Images with object cuboids:
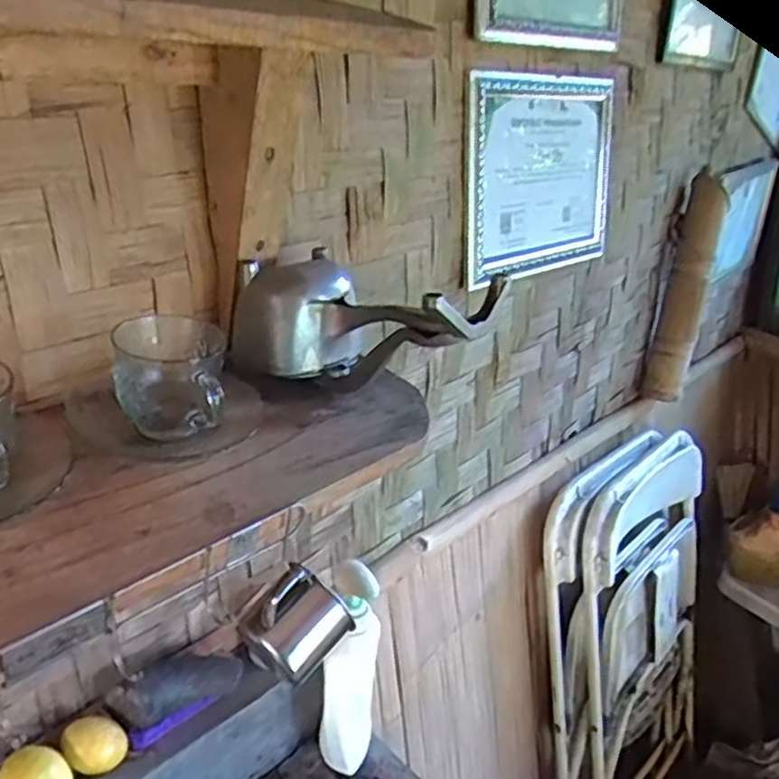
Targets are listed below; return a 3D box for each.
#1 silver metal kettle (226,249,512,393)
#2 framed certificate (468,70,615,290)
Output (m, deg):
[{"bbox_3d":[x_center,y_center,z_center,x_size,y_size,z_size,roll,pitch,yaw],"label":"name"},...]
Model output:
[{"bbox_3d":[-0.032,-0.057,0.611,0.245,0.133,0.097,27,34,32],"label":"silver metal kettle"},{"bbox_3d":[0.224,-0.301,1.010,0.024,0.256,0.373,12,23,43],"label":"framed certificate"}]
---
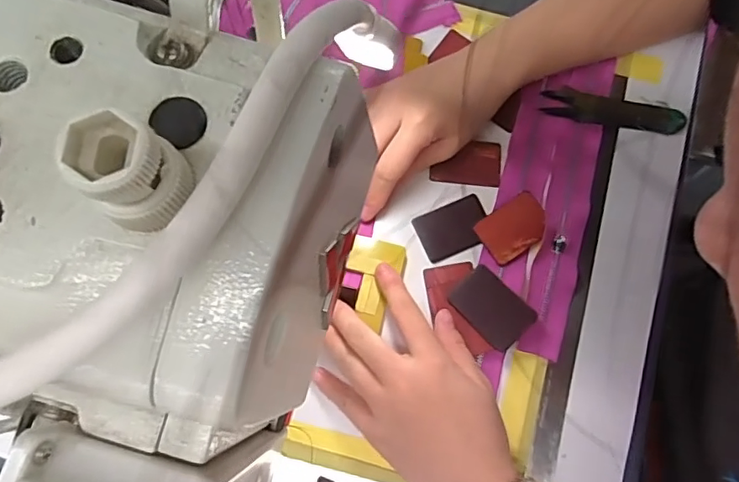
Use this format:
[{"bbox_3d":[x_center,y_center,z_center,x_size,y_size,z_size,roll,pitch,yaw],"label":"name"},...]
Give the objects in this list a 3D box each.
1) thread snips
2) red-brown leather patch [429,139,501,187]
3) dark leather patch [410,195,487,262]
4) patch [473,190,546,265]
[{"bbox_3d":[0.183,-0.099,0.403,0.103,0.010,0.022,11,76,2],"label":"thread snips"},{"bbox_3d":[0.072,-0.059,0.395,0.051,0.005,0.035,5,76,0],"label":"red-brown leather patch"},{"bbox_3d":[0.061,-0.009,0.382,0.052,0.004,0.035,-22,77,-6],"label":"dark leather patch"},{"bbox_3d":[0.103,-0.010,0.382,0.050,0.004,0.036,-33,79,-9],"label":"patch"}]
* * *
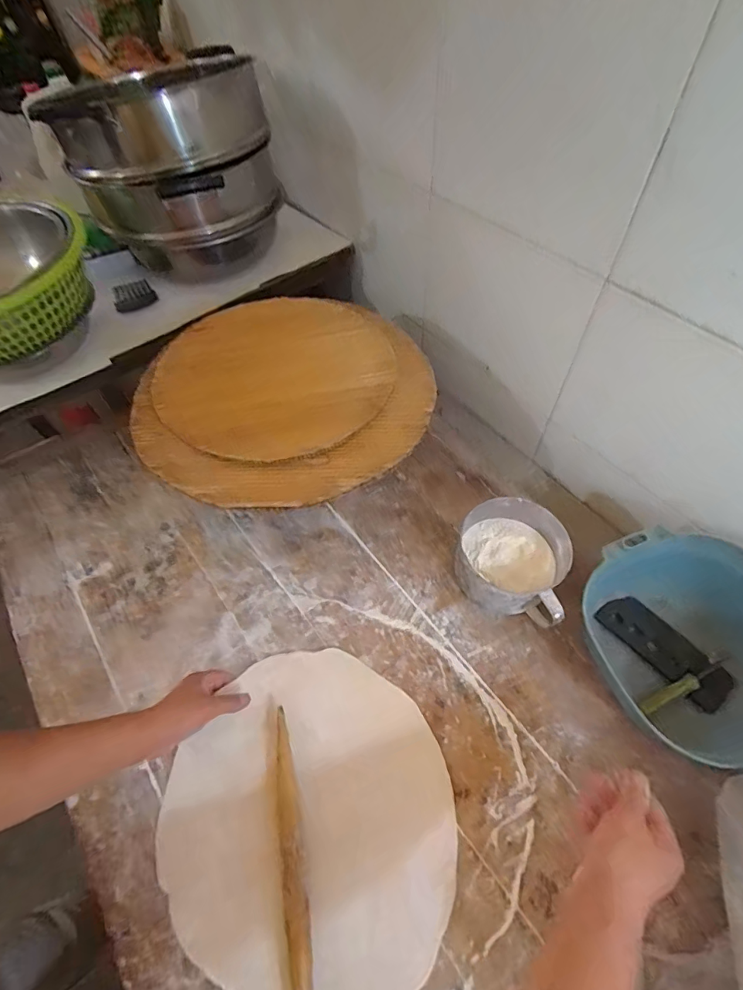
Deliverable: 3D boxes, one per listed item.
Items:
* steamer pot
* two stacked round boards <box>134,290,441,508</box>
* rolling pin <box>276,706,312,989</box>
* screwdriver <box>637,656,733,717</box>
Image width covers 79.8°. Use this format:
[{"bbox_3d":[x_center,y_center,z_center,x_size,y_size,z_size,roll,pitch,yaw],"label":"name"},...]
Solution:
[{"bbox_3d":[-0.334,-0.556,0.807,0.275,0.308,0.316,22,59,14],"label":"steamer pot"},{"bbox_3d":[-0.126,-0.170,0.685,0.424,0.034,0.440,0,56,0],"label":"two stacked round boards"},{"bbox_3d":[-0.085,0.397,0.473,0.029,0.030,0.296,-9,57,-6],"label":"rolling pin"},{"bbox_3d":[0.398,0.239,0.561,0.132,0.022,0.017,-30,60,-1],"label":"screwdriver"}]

What the exercise asks. Count the lines above that contain the word "this". Write only the number.

The answer. 3